Search the material below for the string "camera" and extract each line that has it.

Start of Available data

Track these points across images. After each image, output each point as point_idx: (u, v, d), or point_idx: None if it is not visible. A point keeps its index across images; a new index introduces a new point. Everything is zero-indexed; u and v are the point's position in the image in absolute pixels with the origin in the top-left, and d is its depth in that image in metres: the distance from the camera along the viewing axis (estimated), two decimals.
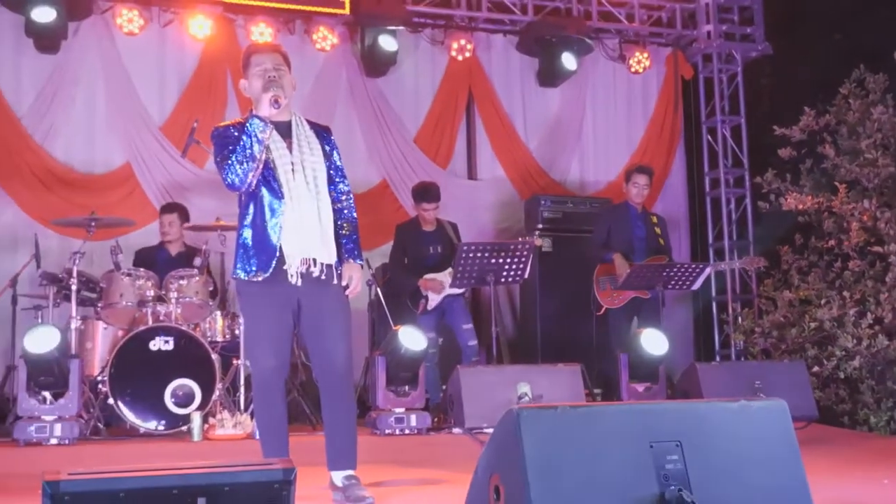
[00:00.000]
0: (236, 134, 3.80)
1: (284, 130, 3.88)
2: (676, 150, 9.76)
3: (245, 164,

End of Available data
Start of Available data

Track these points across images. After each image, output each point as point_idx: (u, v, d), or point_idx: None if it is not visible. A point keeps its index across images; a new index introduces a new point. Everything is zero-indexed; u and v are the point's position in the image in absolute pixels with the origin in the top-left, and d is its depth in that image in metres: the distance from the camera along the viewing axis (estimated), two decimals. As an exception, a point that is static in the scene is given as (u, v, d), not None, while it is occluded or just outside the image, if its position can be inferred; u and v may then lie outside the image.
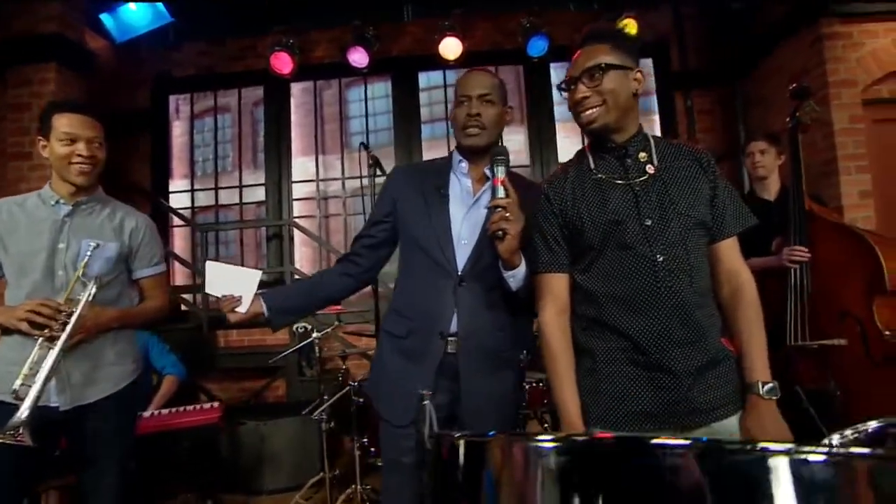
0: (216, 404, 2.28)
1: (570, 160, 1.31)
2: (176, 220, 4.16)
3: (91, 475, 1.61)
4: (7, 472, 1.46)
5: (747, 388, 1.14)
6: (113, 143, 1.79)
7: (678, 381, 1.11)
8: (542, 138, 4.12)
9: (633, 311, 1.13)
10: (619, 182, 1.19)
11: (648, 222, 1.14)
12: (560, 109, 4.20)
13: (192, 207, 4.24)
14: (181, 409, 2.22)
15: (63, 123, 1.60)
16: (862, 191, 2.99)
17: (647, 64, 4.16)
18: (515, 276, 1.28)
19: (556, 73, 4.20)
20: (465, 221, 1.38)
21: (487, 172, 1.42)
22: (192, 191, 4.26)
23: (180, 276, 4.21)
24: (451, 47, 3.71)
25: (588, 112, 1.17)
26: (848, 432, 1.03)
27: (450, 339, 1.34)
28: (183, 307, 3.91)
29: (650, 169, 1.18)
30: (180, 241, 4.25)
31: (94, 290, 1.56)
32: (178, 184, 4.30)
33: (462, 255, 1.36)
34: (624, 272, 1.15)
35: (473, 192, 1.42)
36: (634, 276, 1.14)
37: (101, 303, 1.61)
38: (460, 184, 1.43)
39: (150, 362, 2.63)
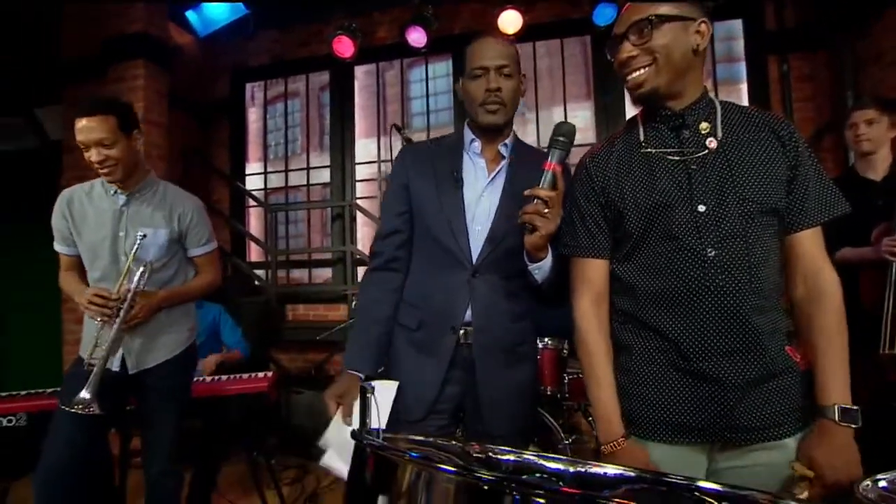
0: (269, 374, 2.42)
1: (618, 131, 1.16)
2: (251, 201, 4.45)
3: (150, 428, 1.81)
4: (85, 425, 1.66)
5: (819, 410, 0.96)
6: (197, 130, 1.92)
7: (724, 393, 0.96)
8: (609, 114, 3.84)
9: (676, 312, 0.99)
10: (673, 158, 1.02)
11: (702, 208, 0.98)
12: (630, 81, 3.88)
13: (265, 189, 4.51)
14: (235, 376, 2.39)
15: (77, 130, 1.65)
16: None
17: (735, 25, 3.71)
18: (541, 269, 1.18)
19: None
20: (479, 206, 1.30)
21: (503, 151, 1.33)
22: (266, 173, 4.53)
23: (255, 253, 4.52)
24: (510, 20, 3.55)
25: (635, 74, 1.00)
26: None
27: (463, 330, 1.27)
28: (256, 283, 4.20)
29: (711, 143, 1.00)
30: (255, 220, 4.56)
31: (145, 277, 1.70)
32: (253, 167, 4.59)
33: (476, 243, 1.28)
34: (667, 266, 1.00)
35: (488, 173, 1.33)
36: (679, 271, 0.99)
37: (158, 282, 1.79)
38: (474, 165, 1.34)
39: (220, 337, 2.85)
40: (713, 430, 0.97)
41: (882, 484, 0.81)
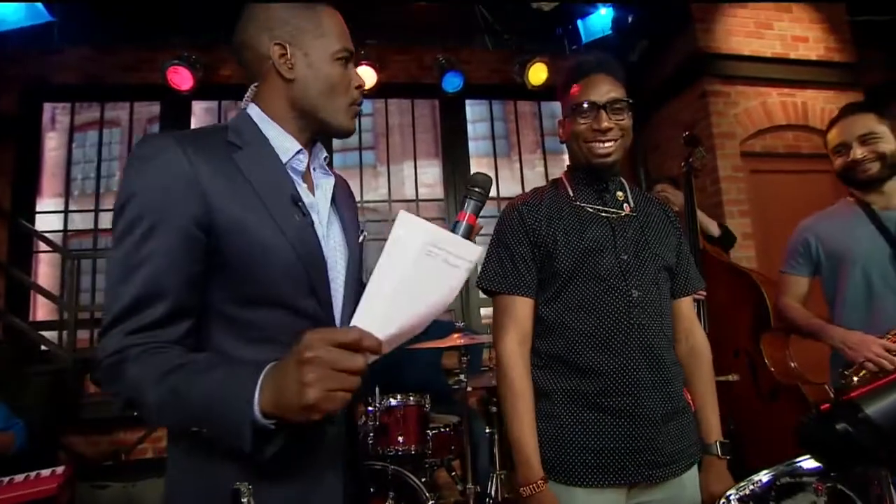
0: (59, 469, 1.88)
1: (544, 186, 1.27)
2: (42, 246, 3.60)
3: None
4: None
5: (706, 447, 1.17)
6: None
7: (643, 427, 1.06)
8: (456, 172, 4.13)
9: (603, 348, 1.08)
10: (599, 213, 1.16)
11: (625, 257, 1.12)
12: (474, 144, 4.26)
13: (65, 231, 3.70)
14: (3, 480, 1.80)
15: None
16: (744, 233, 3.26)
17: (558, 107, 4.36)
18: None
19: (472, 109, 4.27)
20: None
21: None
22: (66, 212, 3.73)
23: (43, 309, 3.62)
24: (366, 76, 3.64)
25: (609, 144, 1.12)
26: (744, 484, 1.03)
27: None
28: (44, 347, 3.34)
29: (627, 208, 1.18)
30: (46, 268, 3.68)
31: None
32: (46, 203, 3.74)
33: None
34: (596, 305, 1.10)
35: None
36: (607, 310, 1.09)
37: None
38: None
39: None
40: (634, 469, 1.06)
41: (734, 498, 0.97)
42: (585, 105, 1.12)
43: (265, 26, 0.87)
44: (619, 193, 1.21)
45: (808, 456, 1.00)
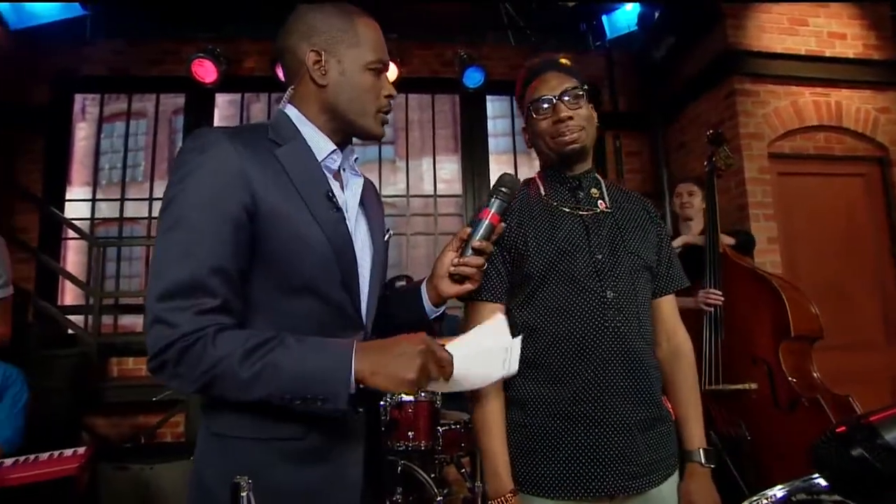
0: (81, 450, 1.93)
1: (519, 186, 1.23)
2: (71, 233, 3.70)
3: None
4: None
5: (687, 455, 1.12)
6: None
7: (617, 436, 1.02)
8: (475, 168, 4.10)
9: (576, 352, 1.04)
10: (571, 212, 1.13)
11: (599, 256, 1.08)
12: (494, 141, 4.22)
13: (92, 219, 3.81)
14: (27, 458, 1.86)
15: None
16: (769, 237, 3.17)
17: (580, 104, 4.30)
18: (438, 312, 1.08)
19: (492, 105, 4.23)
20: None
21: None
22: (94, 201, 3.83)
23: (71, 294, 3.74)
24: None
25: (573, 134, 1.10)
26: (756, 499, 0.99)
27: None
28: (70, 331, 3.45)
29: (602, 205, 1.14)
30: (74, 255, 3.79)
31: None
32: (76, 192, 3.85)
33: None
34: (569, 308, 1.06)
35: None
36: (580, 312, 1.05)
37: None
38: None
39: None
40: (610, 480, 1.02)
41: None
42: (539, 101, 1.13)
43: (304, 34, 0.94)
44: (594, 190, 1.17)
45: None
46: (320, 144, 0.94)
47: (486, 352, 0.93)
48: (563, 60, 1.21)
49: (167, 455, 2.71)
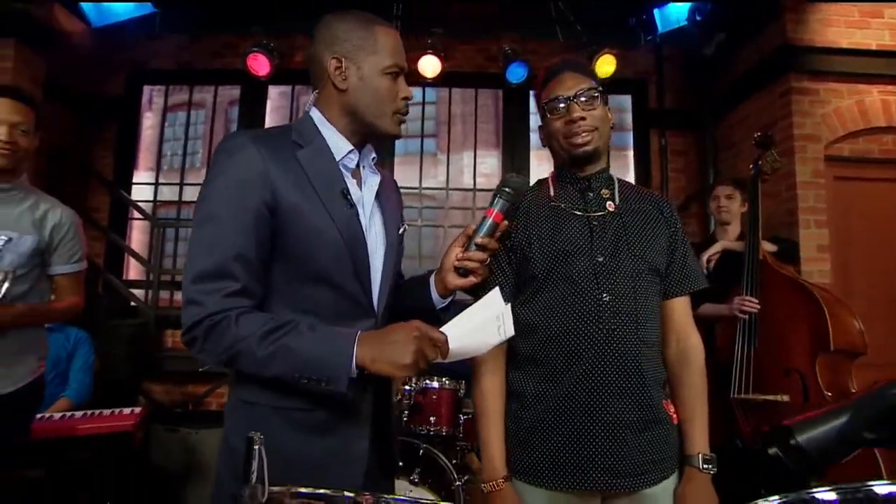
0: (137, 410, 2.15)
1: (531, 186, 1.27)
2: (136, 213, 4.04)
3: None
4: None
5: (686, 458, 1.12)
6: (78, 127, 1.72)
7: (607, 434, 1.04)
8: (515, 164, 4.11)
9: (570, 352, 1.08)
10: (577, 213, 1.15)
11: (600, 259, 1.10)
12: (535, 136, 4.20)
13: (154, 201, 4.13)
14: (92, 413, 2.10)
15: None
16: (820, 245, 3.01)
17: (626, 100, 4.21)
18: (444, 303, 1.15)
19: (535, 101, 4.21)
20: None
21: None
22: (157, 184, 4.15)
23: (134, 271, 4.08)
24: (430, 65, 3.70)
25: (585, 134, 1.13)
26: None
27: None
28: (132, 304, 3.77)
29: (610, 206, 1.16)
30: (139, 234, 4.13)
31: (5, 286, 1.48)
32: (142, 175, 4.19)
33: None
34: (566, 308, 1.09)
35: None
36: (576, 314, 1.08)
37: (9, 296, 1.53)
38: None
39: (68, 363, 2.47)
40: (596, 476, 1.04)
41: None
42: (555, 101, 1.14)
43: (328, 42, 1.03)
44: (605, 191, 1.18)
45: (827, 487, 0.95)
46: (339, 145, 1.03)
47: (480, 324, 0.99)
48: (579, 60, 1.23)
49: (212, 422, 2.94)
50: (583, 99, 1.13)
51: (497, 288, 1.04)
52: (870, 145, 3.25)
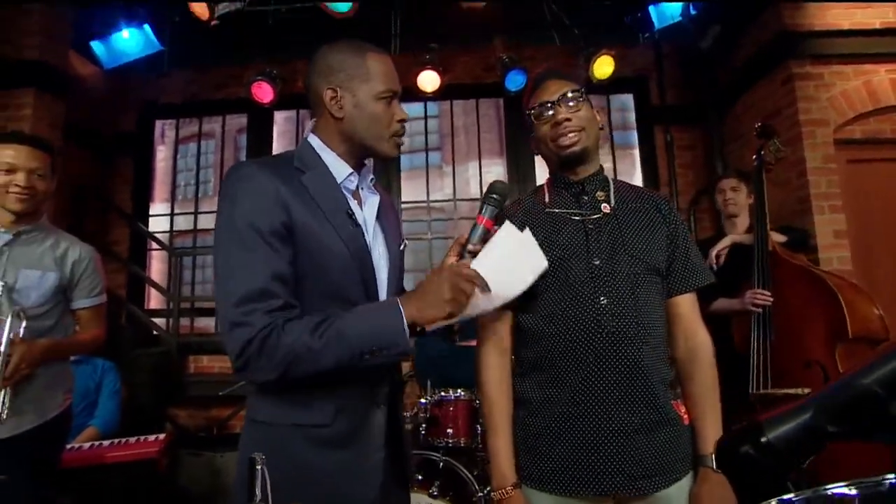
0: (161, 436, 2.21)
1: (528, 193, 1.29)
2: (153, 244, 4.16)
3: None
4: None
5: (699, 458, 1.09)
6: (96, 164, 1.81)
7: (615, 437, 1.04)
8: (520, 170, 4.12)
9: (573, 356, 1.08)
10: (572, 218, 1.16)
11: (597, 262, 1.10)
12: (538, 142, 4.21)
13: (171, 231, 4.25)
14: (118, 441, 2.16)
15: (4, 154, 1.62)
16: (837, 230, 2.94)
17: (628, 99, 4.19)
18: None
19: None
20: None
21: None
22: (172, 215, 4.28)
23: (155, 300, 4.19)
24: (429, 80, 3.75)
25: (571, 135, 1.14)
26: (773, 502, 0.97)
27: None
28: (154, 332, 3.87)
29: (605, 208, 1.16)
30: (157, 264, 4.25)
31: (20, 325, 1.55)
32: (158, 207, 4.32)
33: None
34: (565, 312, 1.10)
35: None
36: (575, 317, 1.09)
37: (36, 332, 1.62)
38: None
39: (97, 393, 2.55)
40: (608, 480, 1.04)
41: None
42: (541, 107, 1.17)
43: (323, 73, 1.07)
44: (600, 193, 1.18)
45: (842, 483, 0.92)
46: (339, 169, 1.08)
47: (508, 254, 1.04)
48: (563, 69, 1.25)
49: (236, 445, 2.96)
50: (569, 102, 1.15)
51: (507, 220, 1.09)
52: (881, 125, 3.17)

End of Available data

**Reply to the exercise**
Track these points across images. After each image, output each point as point_idx: (u, v, d), or point_idx: None if it is not visible. A point keeps its index across images; a new index introduces a new point. Everything is zero-indexed; u and v are the point's position in the image in absolute pixels with the origin in the top-left, and d is its depth in that image in metres: the distance from the camera along the viewing axis (estimated), two decimals.
Track these points across images. After each image, output each point as point_idx: (u, v, d), or point_idx: None if it is not visible. A point keeps its index across images; a new index introduces a new point. Everything is zero-indexed; u and v are the point's position in the image in absolute pixels with the origin in the top-left, and d is its depth in that image in metres: the distance from the camera along the viewing axis (estimated), two decimals. As an exception, a point that is static in the scene is given as (u, v, d), not None, while it is occluded or just outside the image, if its position can be inferred; u and v may then lie outside the image.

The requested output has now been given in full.